Exercise objective:
Only the count is needed. Count the lines below with the word "здоровье" in them.

Extracted material below:

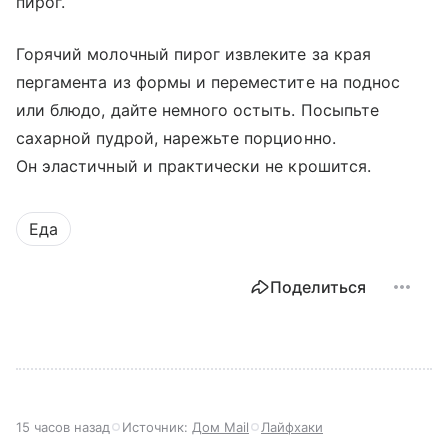
пирог.
Горячий молочный пирог извлеките за края
пергамента из формы и переместите на поднос
или блюдо, дайте немного остыть. Посыпьте
сахарной пудрой, нарежьте порционно.
Он эластичный и практически не крошится.
Еда
Поделиться
15 часов назад
Источник:
Дом Mail
Лайфхаки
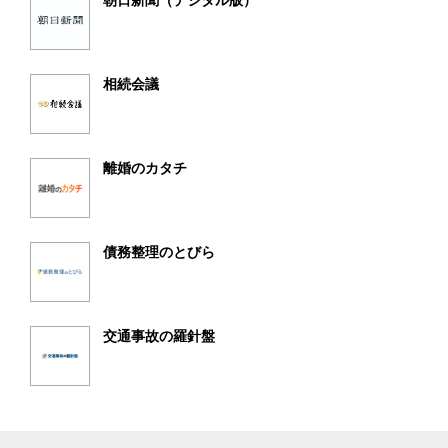
相続会議
離婚のカタチ
債務整理のとびら
交通事故の羅針盤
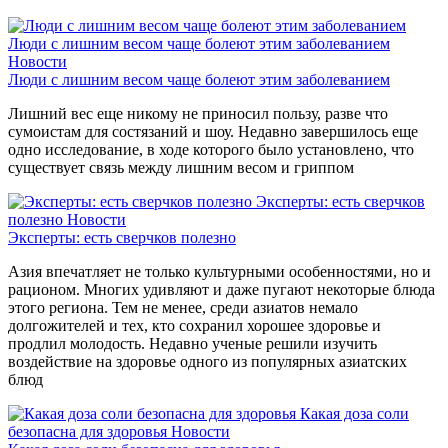
Люди с лишним весом чаще болеют этим заболеванием
Новости
Люди с лишним весом чаще болеют этим заболеванием
Лишний вес еще никому не приносил пользу, разве что
сумоистам для состязаний и шоу. Недавно завершилось еще
одно исследование, в ходе которого было установлено, что
существует связь между лишним весом и гриппом
Эксперты: есть сверчков
полезно
Новости
Эксперты: есть сверчков полезно
Азия впечатляет не только культурными особенностями, но и
рационом. Многих удивляют и даже пугают некоторые блюда
этого региона. Тем не менее, среди азиатов немало
долгожителей и тех, кто сохранил хорошее здоровье и
продлил молодость. Недавно ученые решили изучить
воздействие на здоровье одного из популярных азиатских
блюд
Какая доза соли
безопасна для здоровья
Новости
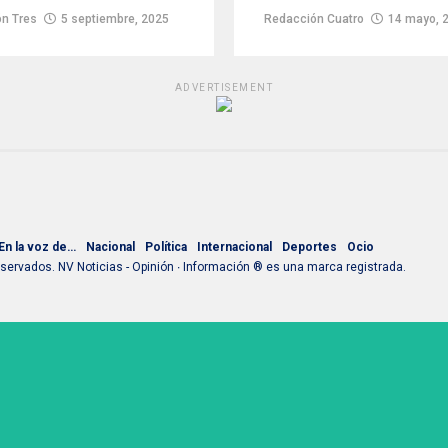
n Tres
5 septiembre, 2025
Redacción Cuatro
14 mayo, 
ADVERTISEMENT
En la voz de…
Nacional
Política
Internacional
Deportes
Ocio
ervados. NV Noticias - Opinión ∙ Información ® es una marca registrada.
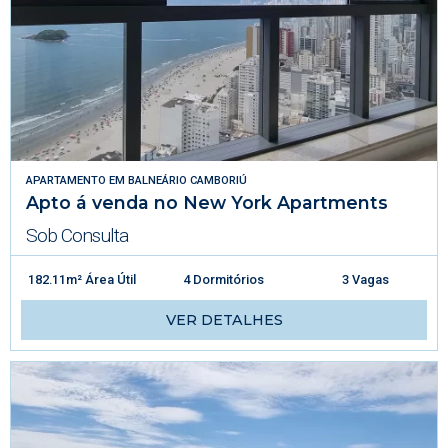
APARTAMENTO
EM
BALNEÁRIO CAMBORIÚ
Apto á venda no New York Apartments
Sob Consulta
182.11m² Área Útil
4 Dormitórios
3 Vagas
VER DETALHES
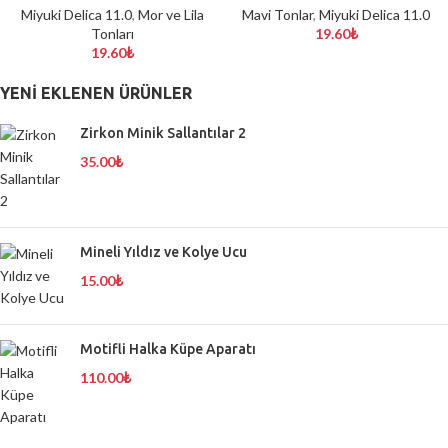
Miyuki Delica 11.0
,
Mor ve Lila
Mavi Tonlar
,
Miyuki Delica 11.0
Tonları
19.60
₺
19.60
₺
YENI EKLENEN ÜRÜNLER
Zirkon Minik Sallantılar 2
35.00
₺
Mineli Yıldız ve Kolye Ucu
15.00
₺
Motifli Halka Küpe Aparatı
110.00
₺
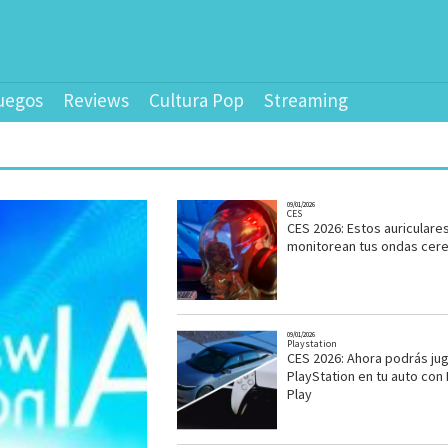
uegos
Reviews
Cultura Pop
Streaming
09/01/2026
CES
CES 2026: Estos auriculare
monitorean tus ondas cer
09/01/2026
Playstation
CES 2026: Ahora podrás ju
PlayStation en tu auto co
Play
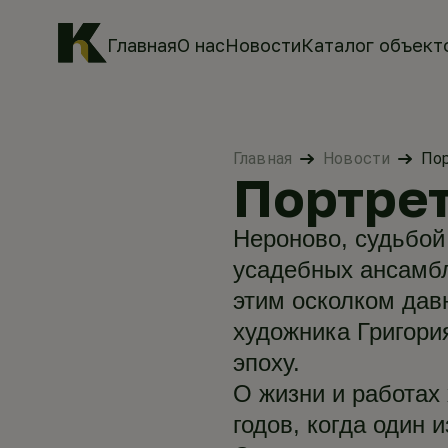
Главная
О нас
Новости
Каталог объект
Главная
Новости
По
Портре
Нероново, судьбой
усадебных ансамбл
этим осколком дав
художника Григори
эпоху.
О жизни и работах 
годов, когда один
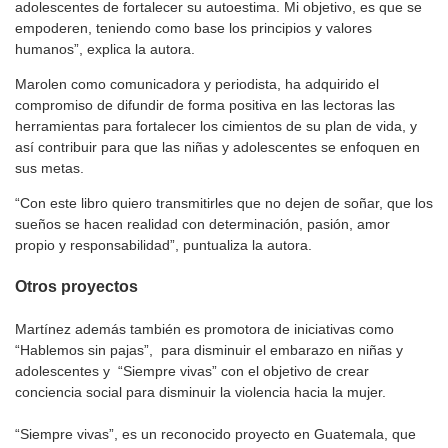
adolescentes de fortalecer su autoestima. Mi objetivo, es que se
empoderen, teniendo como base los principios y valores
humanos”, explica la autora.
Marolen como comunicadora y periodista, ha adquirido el
compromiso de difundir de forma positiva en las lectoras las
herramientas para fortalecer los cimientos de su plan de vida, y
así contribuir para que las niñas y adolescentes se enfoquen en
sus metas.
“Con este libro quiero transmitirles que no dejen de soñar, que los
sueños se hacen realidad con determinación, pasión, amor
propio y responsabilidad”, puntualiza la autora.
Otros proyectos
Martínez además también es promotora de iniciativas como
“Hablemos sin pajas”, para disminuir el embarazo en niñas y
adolescentes y “Siempre vivas” con el objetivo de crear
conciencia social para disminuir la violencia hacia la mujer.
“Siempre vivas”, es un reconocido proyecto en Guatemala, que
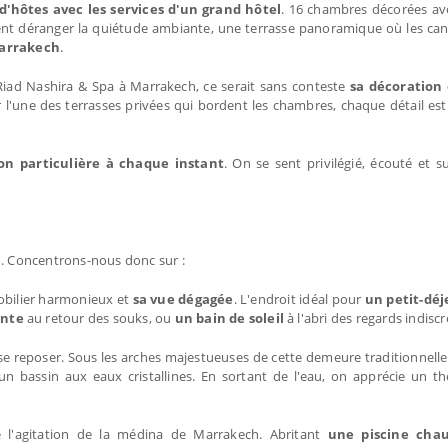
 d'hôtes avec les services d'un grand hôtel
. 16 chambres décorées ave
 vient déranger la quiétude ambiante, une terrasse panoramique où les ca
Marrakech
.
 Riad Nashira & Spa à Marrakech, ce serait sans conteste
sa décoration 
r l'une des terrasses privées qui bordent les chambres, chaque détail es
on particulière à chaque instant
. On se sent privilégié, écouté et s
plu. Concentrons-nous donc sur :
obilier harmonieux et
sa vue dégagée
. L'endroit idéal pour
un petit-dé
nte
au retour des souks, ou
un bain de soleil
à l'abri des regards indiscre
on se reposer. Sous les arches majestueuses de cette demeure traditionnell
un bassin aux eaux cristallines. En sortant de l'eau, on apprécie un t
de l'agitation de la médina de Marrakech. Abritant
une piscine chauf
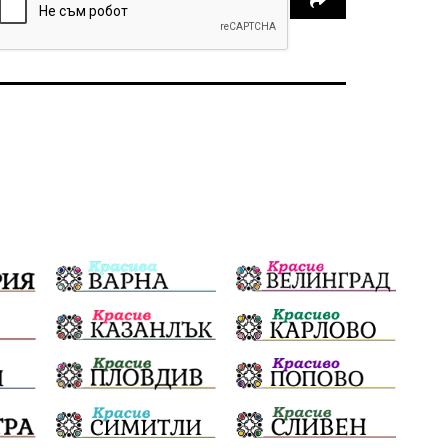
Предстоящи
Доброволчески дейности
Забавления
Второ българско царство
Храна от село
Лична инициатива
Здравословно
Изкуство
Заедно за България
Актуално
Стрелба с лък
Образователно
За нашите деца
Успехи
Величие
Красиво Ветрино
защитниците
Детски лагер
Вяра
Евроатлантизъм
Историческа живопис
Училище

End of Extracted material.

Finished exercise:
2